Review: Chris Cowie - Exposure II

Chris Cowie Exposure 2
I only listened to this because I was down to my last couple of free minutes on Spotify, and I've discovered that if you start a really long track with only a couple of minutes left, you can still hear the full track. Even if that track is an 80 minute continuous DJ mix compilation. Which this is. Yes, I really am that cheap. Although it turns out Spotify mysteriously gave me more minutes afterwards, so I listened to some more Chris Cowie (see next review).

I've sort-of been aware of Chris Cowie for years now. It's impossible not to be, given just how much fucking music he's made (we're talking literally hundreds of tracks across dozens of aliases), and I've known about his Hook label in passing.
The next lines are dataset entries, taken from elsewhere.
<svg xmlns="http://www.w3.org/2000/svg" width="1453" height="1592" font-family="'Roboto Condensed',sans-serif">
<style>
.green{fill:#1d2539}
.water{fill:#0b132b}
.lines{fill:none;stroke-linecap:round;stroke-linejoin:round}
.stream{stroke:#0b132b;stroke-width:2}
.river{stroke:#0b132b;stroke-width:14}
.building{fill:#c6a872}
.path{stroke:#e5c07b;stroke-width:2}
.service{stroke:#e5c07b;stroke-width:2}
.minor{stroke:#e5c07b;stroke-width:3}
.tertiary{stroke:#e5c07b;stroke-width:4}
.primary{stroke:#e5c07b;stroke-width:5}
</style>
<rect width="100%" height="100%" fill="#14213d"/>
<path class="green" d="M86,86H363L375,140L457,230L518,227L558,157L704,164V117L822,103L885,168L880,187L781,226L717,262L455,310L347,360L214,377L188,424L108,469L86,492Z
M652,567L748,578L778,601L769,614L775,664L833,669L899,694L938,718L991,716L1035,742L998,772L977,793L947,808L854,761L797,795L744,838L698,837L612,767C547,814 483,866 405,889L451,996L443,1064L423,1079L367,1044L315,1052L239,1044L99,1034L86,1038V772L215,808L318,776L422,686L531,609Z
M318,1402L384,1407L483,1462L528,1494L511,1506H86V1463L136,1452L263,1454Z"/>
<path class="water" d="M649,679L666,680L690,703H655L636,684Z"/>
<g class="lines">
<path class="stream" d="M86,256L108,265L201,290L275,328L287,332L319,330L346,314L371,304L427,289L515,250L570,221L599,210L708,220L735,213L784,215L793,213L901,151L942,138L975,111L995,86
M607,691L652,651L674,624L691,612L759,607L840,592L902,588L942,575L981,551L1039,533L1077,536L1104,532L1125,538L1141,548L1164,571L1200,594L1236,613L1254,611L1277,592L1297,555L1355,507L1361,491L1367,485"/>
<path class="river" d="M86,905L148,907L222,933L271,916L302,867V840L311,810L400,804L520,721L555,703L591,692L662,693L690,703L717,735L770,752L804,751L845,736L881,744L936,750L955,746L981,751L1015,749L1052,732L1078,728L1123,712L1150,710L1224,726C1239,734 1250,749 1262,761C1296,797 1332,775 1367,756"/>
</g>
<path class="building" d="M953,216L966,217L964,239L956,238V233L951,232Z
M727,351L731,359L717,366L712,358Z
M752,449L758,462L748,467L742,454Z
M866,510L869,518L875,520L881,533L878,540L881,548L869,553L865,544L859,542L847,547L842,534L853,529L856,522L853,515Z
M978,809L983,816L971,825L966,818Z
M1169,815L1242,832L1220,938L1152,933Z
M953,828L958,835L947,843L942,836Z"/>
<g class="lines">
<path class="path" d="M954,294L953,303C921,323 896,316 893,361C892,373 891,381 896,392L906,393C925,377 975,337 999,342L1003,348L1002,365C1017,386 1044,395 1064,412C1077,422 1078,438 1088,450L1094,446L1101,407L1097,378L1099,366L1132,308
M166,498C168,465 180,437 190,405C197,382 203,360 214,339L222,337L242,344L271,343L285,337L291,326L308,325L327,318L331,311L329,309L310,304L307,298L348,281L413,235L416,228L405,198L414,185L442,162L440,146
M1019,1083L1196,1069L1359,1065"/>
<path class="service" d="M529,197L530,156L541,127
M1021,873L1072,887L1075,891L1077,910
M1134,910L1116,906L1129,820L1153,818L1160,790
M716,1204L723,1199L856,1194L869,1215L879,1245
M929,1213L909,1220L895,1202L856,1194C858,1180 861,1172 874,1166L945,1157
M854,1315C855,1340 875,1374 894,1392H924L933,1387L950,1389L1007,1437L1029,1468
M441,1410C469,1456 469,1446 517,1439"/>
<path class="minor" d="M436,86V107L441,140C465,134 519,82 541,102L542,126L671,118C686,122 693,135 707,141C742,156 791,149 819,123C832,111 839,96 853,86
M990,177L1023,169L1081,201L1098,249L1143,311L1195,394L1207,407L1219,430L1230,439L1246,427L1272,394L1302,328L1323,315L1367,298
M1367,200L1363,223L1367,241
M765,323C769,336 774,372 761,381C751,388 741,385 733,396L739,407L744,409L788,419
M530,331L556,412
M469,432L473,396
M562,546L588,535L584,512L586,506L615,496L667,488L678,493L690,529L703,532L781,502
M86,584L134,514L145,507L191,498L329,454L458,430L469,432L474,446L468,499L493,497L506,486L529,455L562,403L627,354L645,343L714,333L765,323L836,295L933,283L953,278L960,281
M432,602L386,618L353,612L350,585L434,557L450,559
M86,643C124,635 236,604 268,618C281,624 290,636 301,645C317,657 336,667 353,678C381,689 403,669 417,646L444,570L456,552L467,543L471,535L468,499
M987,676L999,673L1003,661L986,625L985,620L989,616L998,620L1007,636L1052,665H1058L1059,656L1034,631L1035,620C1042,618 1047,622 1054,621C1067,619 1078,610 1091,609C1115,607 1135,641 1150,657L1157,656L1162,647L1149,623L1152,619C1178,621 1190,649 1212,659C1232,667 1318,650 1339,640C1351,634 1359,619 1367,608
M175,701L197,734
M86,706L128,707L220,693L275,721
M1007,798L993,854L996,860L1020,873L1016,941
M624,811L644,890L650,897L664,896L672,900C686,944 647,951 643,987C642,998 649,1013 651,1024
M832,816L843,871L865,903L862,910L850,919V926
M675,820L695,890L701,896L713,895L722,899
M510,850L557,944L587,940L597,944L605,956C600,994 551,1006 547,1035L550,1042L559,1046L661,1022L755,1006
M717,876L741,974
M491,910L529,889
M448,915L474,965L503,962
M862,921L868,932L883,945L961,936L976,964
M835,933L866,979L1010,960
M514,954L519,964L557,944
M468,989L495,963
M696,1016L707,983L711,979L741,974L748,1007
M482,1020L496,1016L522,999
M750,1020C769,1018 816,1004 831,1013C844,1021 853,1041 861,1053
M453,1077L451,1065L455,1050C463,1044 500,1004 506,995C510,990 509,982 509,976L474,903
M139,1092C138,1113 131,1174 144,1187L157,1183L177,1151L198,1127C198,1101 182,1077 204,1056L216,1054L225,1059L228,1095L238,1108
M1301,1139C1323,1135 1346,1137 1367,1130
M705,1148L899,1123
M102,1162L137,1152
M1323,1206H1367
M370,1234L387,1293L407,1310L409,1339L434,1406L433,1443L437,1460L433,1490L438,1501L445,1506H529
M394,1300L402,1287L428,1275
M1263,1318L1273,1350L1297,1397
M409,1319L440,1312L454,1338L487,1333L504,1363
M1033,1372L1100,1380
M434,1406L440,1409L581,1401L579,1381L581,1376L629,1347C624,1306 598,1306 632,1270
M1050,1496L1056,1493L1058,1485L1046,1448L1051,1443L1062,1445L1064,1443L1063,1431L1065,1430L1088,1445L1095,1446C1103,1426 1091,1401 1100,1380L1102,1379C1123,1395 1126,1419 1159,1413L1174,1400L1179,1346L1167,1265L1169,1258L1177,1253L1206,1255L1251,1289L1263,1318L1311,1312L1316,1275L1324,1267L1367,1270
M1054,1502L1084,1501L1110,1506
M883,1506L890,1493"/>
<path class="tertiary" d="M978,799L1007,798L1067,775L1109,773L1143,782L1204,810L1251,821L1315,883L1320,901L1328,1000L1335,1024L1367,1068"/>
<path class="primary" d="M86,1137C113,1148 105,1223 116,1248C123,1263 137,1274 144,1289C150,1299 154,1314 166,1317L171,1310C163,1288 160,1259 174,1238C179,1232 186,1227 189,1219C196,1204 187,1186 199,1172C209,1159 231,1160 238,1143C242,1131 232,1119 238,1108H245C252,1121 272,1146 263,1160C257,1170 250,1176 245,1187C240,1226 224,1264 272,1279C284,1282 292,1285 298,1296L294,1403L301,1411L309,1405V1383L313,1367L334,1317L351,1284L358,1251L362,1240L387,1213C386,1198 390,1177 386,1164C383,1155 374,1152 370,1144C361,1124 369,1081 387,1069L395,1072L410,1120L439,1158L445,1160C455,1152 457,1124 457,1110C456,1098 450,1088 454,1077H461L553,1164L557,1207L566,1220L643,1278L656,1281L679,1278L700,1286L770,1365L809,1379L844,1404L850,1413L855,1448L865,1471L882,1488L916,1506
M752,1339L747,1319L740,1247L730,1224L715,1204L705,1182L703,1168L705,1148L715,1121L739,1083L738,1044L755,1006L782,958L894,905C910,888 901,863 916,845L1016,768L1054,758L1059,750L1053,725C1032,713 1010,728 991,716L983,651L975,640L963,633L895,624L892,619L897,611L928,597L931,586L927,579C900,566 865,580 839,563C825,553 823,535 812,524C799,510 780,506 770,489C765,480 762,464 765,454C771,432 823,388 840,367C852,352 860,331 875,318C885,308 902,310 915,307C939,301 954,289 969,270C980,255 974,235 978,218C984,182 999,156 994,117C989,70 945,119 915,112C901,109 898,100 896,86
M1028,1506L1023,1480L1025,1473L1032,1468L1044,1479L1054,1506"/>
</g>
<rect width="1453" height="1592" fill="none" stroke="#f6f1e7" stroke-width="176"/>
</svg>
Hook was responsible for many a '90s trance classic, and so crops up on a lot of old tracklists. However, I recently noticed the entire back catalogue has appeared on Beatport and set about raiding it. Exposure II is a label-showcase for Hook from back in 2000. It doesn't have any of the famous Hook tracks on it (IE: anything by Transa or X-Cabs) and has more of a house/techno flavour, with tracks by 808 State and Frankie Bones cropping up. Hook may have been predominantly a trance label, but trance did actually originate from techno y'know, and Cowie kept that connection alive long after most trance DJs had completely forgotten it. I guess you could call the sound of this compilation tech-trance, but I've honestly never really figured out what tech-trance is exactly. A lot of these tracks are melodic and hypnotic, like trance, but have a very deep and thumping techno sound to them as well. To me, that's tech trance, okay?

This is a decent compilation. There's one track about 35 minutes in that melts my mind far more than the rest, but as it's an en bloc MP3 I can't tell one track from another, and can't be bothered to hunt out the track just to name-check it in this shitty review. So you'll have to take my word on this one. It's all very energetic and cheese-free, which was a difficult combination even back then. I can't say it really has too much structure or builds towards anything in particular. It's pretty much a fourth gear trance-out from start to finish, deep and driving. Good, but not great. Label showcases rarely are, unless the label in question is super-fucking-awesome. Hook was pretty awesome, but not quite awesome enough for a DJ to single-handedly construct an incredible DJ mix just from tracks released on it in 2000. And Chris Cowie isn't a fantastic DJ, to be fair. He always keeps the energy up and I think I'd have a great time at any of his parties, but he's not going to "take you on a journey" or deliver a truly classic set. He doesn't here, at any rate.